[Task instructions]: Every line from the one with "(585, 215) = (693, 198): teapot" through the final line of the entries below should be returned exactly; leave out all other lines.

[Input data]:

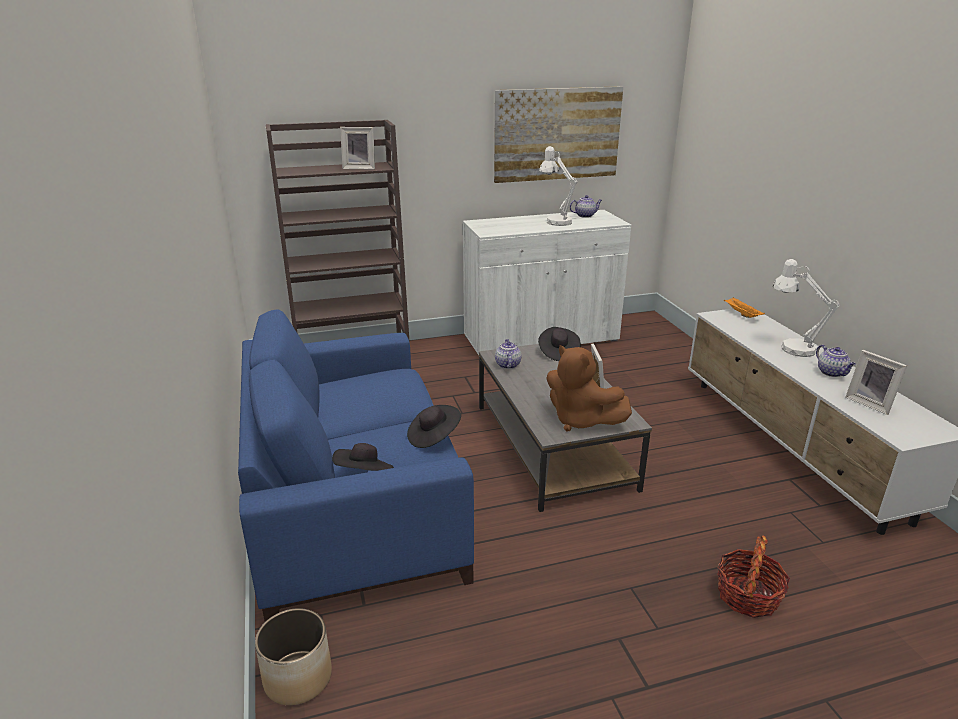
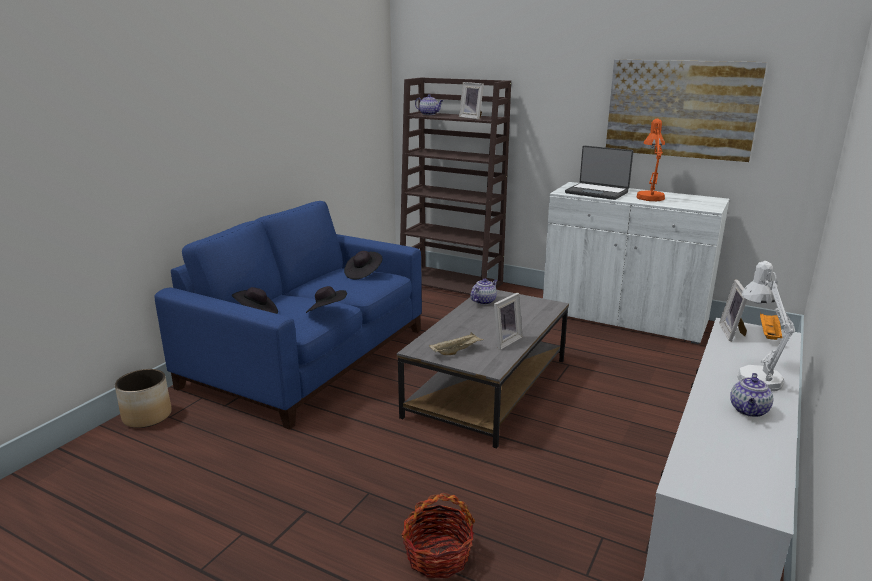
camera: 45 degrees right, 5 degrees down
(512, 226) = (597, 192): none -> laptop
(555, 221) = (649, 196): white table lamp -> orange table lamp
(558, 352) = (540, 308): black hat -> black hat (363, 274)
(580, 420) = (456, 351): brown plush toy -> beige tray
(585, 215) = (693, 198): teapot -> teapot (429, 114)
(870, 403) = (726, 448): picture frame -> picture frame (733, 333)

[Exercise result]:
(585, 215) = (693, 198): teapot -> teapot (429, 114)
(870, 403) = (726, 448): picture frame -> picture frame (733, 333)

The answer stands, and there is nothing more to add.